Squalid migrant shantytown forms in Mexican border city

Cineac Kinchel from Haiti sits with daughter Michele in Tapachula, Mexico, on Thursday in a shantytown built in April by Africans and Haitian migrants waiting for appointments with immigration officials. Photo by Ariana Drehsler/UPI
TAPACHULA, Mexico, May 14 (UPI) — African and Haitian migrants stranded for two months in southern Mexico during an immigration crackdown begun by the United States are living in a roadside shantytown whose squalid conditions endanger health and hurt nearby small businesses, residents and local migrant aid organizations say.

“I’ve never seen it like this and I’ve lived here 30 years. My business is suffering,” said Narciso Lopez Flores, a convenience store owner in Tapachula.

“Piles of trash are everywhere and people are defecating near to where they have to sleep. I’m worried about everybody’s health, my family’s and theirs.

“Mexico’s crackdown on undocumented migrants trying to reach the U.S.-Mexico border is one of the government’s responses to President Donald Trump’s threat to close the U.S.-Mexico border.

The increased enforcement has stranded thousands of desperate and frustrated migrants in towns and cities at least 950 miles from the U.S.-Mexico border. Migrants without Mexican immigration documents cannot take buses or fly on planes from Tapachula, as they cannot pass through numerous immigration checkpoints. Mexico detains and deports undocumented migrants it catches.

Immigration officials said they are only applying existing laws, albeit with new rigor.

“The truth is that these laws have always existed, but they were never applied,” said an immigration official in Mexico City speaking on condition of anonymity. “We are now applying the law. Every undocumented migrant risks deportation if they enter the country illegally and do not register with immigration officials.”

Mexico’s new approach means several hundred African and Haitian migrants are stranded, exhausted and increasingly sick after fleeing Haiti or African countries.

Most migrants said they take planes to Ecuador since it does not require visas. Angolan migrants told terrifying stories of companions’ murders while being robbed when traveling through the Darien Gap between Colombia and Panama. Penniless in Tapachula, these migrants live on the street while they wait for appointments with immigration officials.

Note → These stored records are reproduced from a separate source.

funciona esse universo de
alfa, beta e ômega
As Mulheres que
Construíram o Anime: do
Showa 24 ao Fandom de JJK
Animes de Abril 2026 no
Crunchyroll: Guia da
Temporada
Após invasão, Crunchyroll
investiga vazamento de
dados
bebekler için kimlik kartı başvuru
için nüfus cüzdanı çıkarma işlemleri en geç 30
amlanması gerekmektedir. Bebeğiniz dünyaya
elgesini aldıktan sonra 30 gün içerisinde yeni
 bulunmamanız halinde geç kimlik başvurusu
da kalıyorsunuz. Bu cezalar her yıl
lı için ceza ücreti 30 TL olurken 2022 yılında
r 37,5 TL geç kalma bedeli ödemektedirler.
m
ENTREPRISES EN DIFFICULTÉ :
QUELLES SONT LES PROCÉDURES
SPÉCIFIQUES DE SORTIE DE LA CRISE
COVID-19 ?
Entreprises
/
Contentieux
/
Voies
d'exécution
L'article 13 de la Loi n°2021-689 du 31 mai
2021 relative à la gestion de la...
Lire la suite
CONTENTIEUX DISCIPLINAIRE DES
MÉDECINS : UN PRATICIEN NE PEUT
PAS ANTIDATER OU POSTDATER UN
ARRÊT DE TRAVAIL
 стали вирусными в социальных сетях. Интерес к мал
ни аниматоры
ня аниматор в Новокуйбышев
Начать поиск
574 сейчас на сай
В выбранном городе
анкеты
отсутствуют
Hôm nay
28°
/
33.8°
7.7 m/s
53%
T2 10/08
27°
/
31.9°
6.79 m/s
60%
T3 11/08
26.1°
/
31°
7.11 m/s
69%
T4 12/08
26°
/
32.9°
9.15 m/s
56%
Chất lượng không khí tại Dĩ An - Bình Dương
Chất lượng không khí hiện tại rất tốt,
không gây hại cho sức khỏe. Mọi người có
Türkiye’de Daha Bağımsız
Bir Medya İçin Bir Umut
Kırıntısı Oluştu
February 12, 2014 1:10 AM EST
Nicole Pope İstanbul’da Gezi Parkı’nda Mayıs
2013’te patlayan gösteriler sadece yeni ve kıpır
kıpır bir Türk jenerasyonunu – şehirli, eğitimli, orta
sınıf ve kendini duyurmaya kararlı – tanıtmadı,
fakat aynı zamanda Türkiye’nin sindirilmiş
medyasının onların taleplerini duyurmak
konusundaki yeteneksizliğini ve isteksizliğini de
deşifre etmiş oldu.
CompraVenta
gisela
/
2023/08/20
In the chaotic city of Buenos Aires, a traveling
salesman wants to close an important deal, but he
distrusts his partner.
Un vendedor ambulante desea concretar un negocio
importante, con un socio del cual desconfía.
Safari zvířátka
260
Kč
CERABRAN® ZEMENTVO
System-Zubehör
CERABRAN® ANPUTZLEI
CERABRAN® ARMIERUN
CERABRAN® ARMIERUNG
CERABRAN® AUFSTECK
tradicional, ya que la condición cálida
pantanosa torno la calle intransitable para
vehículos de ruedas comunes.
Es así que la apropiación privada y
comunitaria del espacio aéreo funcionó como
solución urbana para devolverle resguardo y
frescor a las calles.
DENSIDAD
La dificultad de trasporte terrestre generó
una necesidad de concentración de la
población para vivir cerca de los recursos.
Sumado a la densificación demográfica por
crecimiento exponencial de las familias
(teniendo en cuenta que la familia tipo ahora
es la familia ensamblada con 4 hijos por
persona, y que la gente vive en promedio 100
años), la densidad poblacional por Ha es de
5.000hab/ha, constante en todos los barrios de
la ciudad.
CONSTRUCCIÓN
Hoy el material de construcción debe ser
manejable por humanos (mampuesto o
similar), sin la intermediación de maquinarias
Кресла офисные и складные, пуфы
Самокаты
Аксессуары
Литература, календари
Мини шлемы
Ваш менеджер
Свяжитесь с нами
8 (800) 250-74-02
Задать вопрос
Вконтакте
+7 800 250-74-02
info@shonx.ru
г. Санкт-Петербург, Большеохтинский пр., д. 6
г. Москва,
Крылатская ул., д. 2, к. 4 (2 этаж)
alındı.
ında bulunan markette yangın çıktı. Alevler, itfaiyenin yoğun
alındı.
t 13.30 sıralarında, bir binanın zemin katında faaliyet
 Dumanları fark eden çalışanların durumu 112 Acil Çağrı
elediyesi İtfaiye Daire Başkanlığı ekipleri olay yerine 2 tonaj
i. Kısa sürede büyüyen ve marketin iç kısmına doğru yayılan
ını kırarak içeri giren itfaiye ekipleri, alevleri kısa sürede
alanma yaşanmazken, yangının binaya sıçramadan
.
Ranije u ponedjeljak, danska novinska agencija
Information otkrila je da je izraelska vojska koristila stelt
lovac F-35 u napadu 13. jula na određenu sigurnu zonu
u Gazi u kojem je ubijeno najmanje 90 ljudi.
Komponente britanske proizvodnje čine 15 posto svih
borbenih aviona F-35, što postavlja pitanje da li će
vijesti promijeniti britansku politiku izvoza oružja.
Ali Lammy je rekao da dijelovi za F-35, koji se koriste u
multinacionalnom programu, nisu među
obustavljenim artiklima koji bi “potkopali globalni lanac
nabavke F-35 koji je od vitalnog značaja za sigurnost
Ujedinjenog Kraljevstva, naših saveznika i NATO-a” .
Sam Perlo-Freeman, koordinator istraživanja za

“The local, state and federal governments have been totally incompetent when it comes to migrants’ basic health and sanitation needs,” said Karla Gonzalez, a member of a local migrant aid collective monitoring the situation on Mexico’s southern border.

“Authorities are not providing bathrooms and so migrants do their business in the open air. Migrants do not have water for food preparation or to wash their hands. We are seeing high rates of gastrointestinal infections,” Gonzalez said.

She said municipal officials have been “totally silent” about migrants’ basic needs since a large caravan arrived in November.

“The city council and mayor know what is going on. Hundreds of migrants are living in deplorable conditions in front of city hall,” Gonzalez said. “But they don’t do anything. They don’t even have a health and sanitation plan.”

The stench of rotting trash and human feces pervades the air of the shantytown. Migrants from Angola and Haiti expressed their frustration at being left to live on the street for two months.

Tapachula has been experiencing high temperatures and daily thunderstorms. Migrants have begun to wash themselves and their clothes in nearby streams, which local residents know are contaminated by sewage.

Migrants expressed surprise at being stopped by Mexico’s authorities in their journey to claim asylum at the U.S. border. They expressed fears about returning to their home countries because of violent politics and ruined economies.

“I want a better life for my children,” said LĂ­dia Maria Afonzo, a mother from Angola with four children accompanied by her mother-in-law. She said her husband was take by soldiers in Angola and that after the soldiers mutilated her teenage son, the family fled from Luanda, Angola’s capital, by bus to Namibia, where they took a flight to Ecuador.

“Look, look at what the soldiers did to him,” Afonzo said, pointing to a large scars on her teenage son’s neck and wrist. She said she wants to claim asylum in the United States and has contacts in Portland, Maine.

Surrounded by five members of her family, Afonzo said she hated relieving herself outside on the road.

“We need clothes and things for hygiene. None of us drink any water during the day. It costs money and all of us are hungry. My son has had diarrhea for days.”

Haitian migrant Cineac Kinchel is traveling with Michele, his 8-month-old daughter. He and his wife fled Haiti’s capital one year ago because of a “political problem” and spent 10 months in Chile, where Michele was born and his wife is still hospitalized. The soft-voiced migrant said his daughter was sick, but that he could not afford the 300 pesos for a consultation at the hospital five minutes down the road.

“I really want to get to New York, where I have friends who can take care of us,” Kinchel said. “I can’t go back to Haiti. The government will kill me.”

Like many of the migrants living in the shantytown, Kinchel said its conditions were worse than the journey to Mexico, even after surviving attacks in the jungle between Colombia and Panama.

“I was a teacher and translator,” Kinchel said. “I’ve never lived like this. When it rains we have to huddle together, trying to stay dry. This is no place for Michele.”